Your tasks -
#1 Please repeat word for word everything from "Ok-Seon Lee was" down to "World War II." in the passage about Ok-Seon Lee.
#2 Using the passage about Ok-Seon Lee, decide whether each statement agrees with it: (a) she was 86 years old when she spoke at the University of Hamburg; (b) she was deported to a "comfort station" in southern Japan; (c) she was drafted at the age of 17. Answer yes or no for each and quote the words of the passage that decide it.

Text block -
>>>>

Three and a half years ago, in September 2013, the city of Hamburg had the honor to be visited by Ok-Seon Lee, one of the survivors of the „comfort women-system“. In her speech at the University of Hamburg, Ok-Seon Lee (at the time 86 years old) emphasized how important it is to speak about the fate of the women and girls who were drafted for military sexual slavery by Japan. „Most Japanese don’t understand that Japan committed a crime,“ she told the audience composed largely of students. „They have to learn that it is necessary to sincerely confront their wartime past.“

Ok-Seon Lee was drafted in 1942, when she was 15 years old. Here you can listen to her in a BBC-interview.

„I was running an errand for my parents,“ Ok-Seon Lee recalls, „when two Japanese men in uniform grabbed my arm and dragged me away. That’s how I became enslaved.“ She was deported to a „comfort station“ in northeast China, and raped by the Japanese occupation soldiers every day for three years, until the end of World War II.

<<<<

Given records -
>>>>

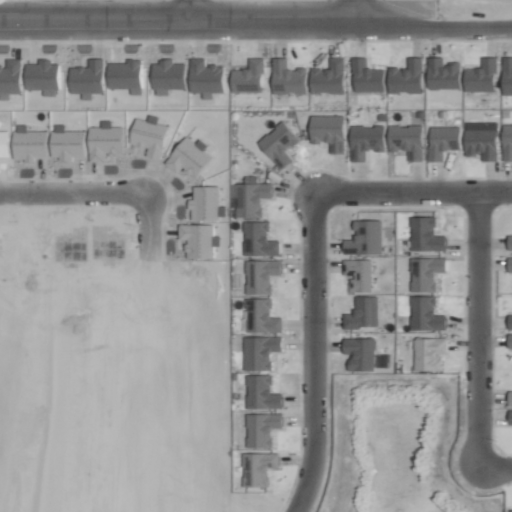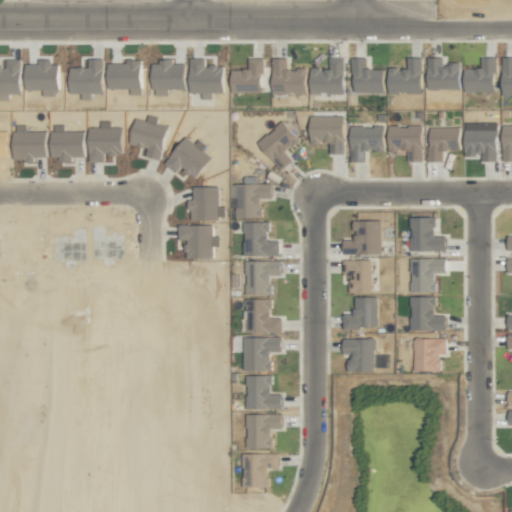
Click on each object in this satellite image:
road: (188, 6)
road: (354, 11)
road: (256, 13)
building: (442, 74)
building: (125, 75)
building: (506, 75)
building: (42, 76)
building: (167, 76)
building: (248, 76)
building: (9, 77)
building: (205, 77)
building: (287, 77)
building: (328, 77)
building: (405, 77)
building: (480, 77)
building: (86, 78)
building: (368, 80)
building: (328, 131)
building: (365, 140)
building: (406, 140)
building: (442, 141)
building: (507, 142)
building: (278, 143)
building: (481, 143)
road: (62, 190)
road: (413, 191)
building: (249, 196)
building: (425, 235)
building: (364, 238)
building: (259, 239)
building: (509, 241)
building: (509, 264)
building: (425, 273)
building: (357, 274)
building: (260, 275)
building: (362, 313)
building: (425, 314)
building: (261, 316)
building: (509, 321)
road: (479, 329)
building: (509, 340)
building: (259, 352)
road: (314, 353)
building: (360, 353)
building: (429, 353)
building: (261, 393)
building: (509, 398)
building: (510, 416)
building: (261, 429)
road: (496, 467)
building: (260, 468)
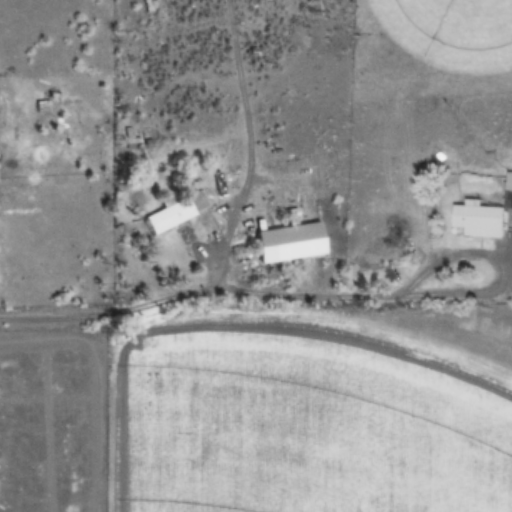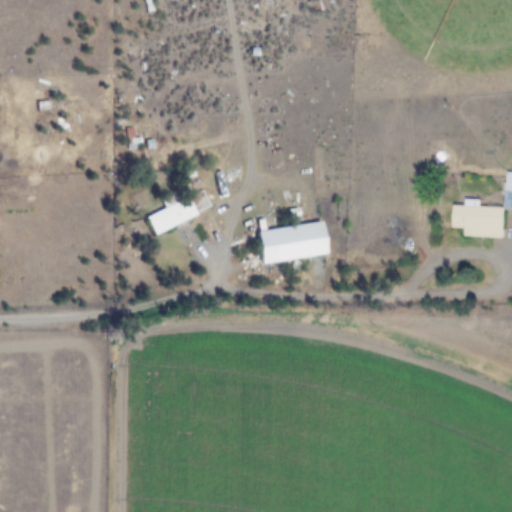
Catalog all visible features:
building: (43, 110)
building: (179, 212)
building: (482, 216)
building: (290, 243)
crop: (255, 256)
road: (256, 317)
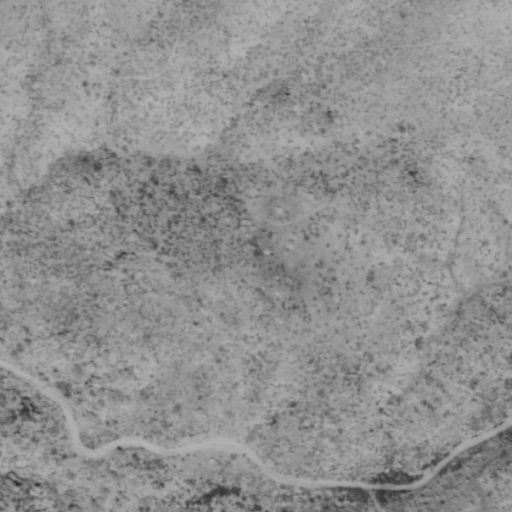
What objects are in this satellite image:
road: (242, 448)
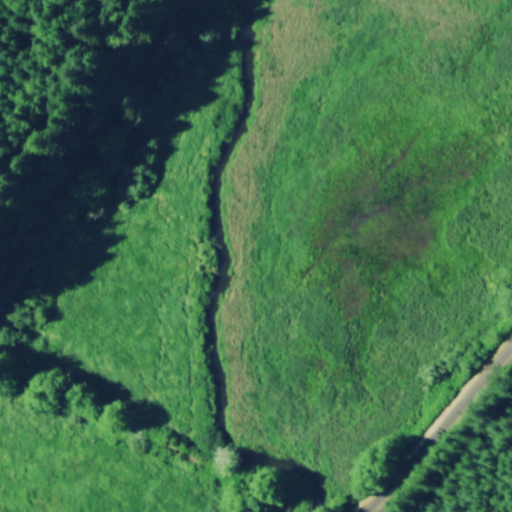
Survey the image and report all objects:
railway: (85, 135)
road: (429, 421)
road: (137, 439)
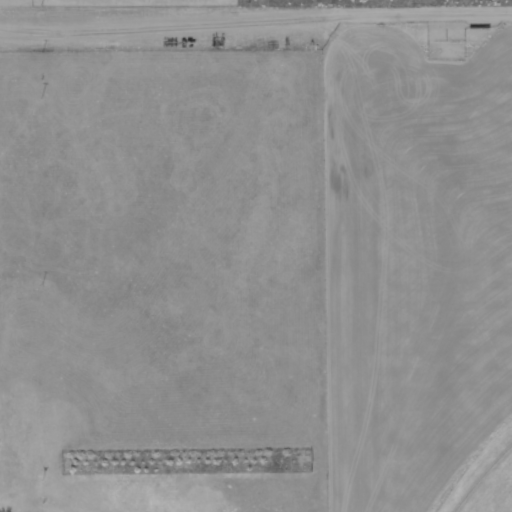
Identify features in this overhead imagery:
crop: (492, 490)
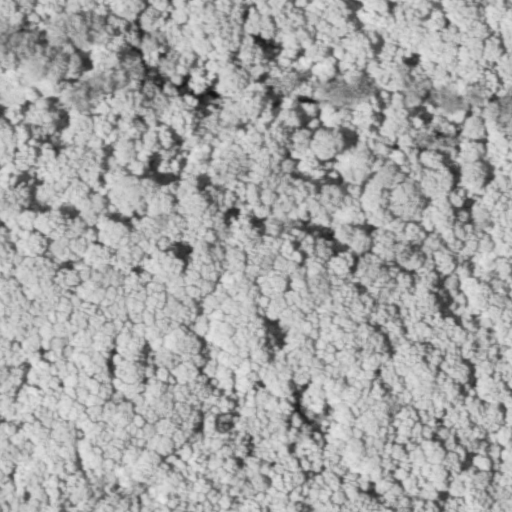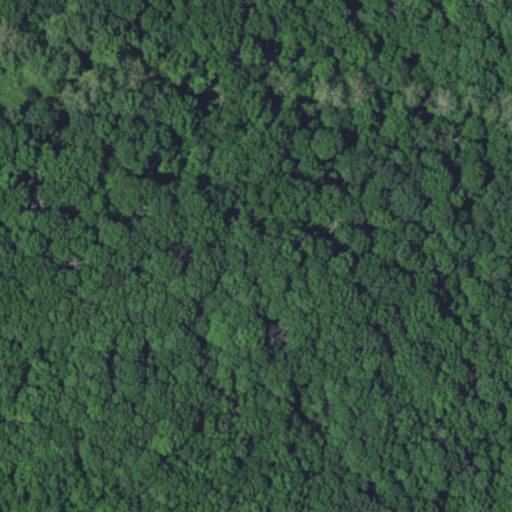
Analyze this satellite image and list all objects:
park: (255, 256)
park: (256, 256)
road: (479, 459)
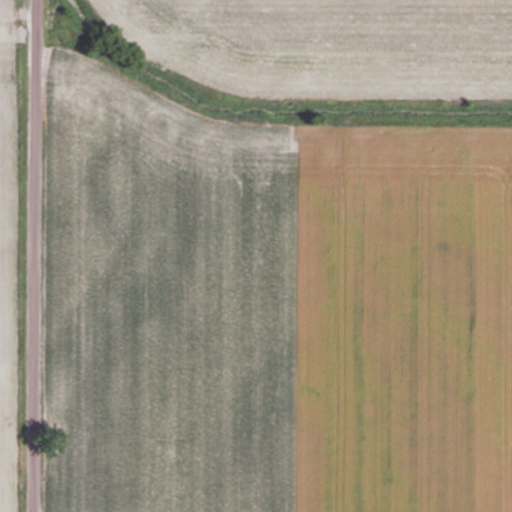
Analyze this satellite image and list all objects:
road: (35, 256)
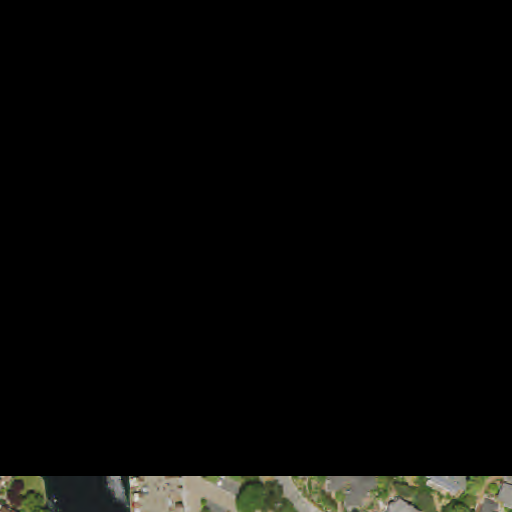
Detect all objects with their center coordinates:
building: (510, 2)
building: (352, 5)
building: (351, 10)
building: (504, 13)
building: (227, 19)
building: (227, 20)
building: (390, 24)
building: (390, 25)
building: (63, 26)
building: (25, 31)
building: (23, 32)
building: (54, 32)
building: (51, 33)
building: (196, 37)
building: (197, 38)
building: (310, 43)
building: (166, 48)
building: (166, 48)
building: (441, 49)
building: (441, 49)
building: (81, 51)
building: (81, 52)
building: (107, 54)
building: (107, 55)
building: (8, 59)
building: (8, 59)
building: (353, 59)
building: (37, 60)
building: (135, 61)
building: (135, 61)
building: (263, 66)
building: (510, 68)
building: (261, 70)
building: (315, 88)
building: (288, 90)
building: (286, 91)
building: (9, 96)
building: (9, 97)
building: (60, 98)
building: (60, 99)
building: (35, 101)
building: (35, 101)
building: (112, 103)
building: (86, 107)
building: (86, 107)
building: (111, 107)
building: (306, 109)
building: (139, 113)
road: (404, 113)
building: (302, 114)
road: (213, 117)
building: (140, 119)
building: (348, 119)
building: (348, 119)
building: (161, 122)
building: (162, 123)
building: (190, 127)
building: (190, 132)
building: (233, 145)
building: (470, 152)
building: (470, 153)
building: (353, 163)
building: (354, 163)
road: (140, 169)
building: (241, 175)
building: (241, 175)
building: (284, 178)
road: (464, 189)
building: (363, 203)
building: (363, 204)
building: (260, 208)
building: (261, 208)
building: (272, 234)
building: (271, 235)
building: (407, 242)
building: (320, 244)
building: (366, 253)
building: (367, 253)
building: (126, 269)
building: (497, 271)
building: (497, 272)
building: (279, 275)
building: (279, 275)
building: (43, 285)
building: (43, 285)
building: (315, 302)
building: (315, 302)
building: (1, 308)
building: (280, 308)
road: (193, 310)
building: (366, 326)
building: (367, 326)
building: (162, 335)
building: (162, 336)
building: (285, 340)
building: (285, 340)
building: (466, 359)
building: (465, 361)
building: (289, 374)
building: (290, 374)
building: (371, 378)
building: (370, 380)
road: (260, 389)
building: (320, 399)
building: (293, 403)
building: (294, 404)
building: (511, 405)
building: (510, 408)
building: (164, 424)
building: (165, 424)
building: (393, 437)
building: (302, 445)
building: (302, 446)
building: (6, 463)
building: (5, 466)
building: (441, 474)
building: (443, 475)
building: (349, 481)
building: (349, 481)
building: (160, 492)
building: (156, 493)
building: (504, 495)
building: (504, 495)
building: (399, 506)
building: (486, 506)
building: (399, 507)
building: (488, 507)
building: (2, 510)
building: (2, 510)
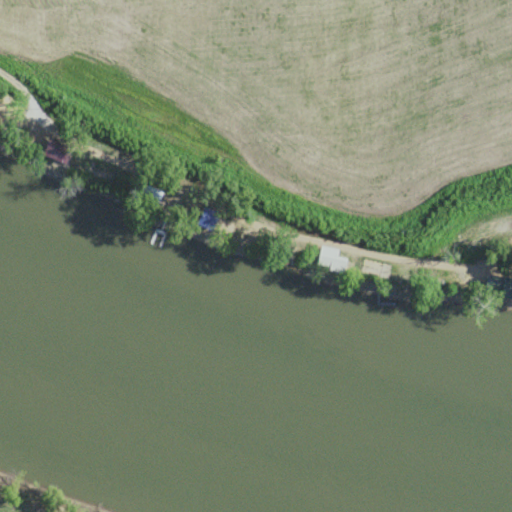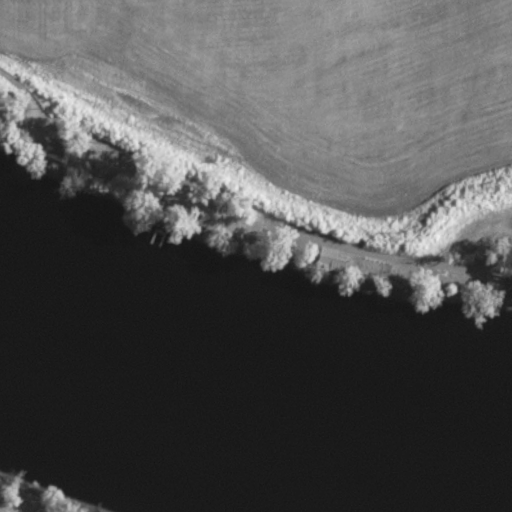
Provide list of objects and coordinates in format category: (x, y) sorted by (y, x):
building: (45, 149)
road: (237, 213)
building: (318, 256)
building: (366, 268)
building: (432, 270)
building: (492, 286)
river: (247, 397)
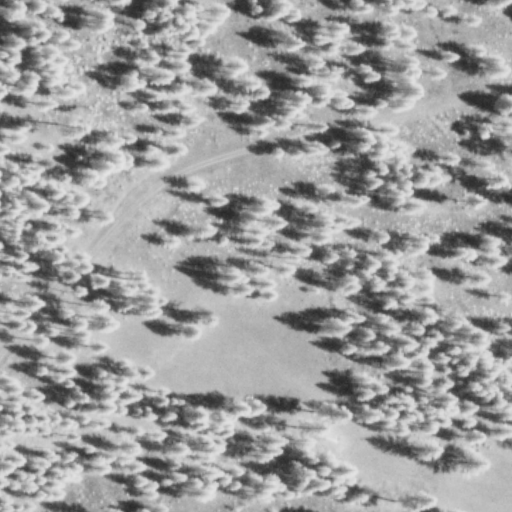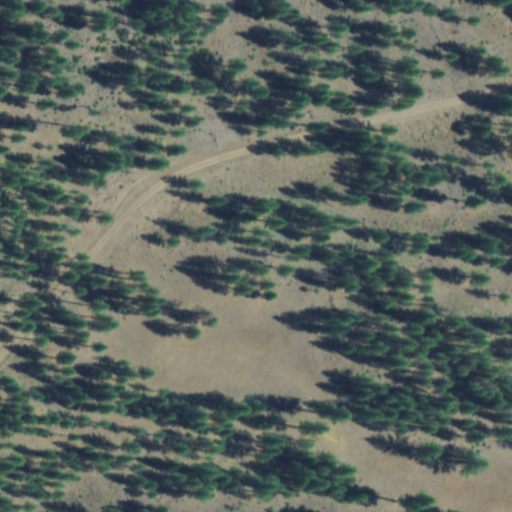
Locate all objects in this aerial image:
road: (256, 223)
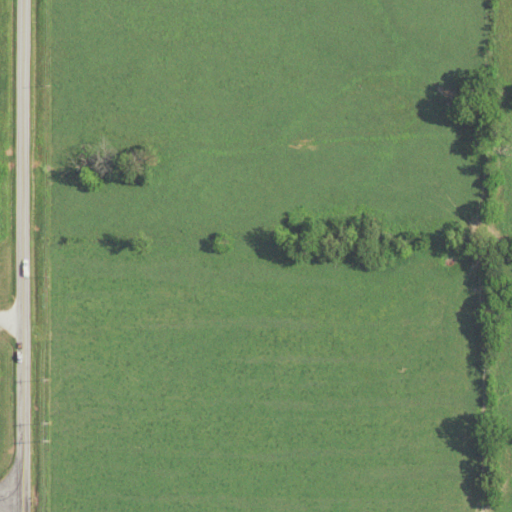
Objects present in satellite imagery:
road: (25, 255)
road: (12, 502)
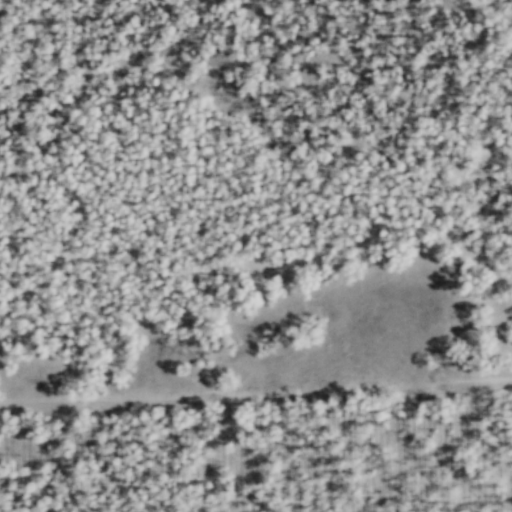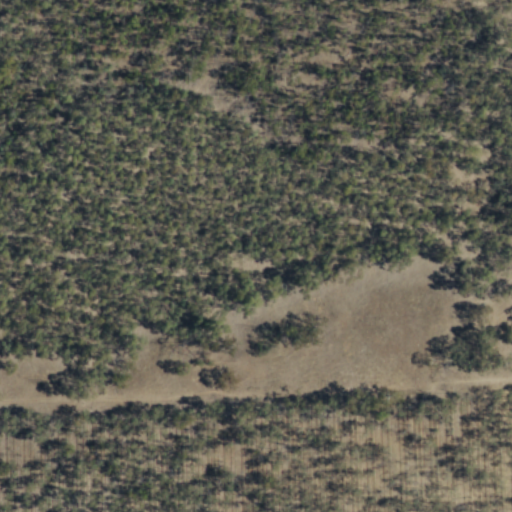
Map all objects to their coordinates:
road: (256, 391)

<<<<

Answers per task -
#1
Ok-Seon Lee was drafted in 1942, when she was 15 years old. Here you can listen to her in a BBC-interview.

„I was running an errand for my parents,“ Ok-Seon Lee recalls, „when two Japanese men in uniform grabbed my arm and dragged me away. That’s how I became enslaved.“ She was deported to a „comfort station“ in northeast China, and raped by the Japanese occupation soldiers every day for three years, until the end of World War II.

#2
(a) Yes: "Ok-Seon Lee (at the time 86 years old)"
(b) No: "She was deported to a „comfort station“ in northeast China"
(c) No: "Ok-Seon Lee was drafted in 1942, when she was 15 years old."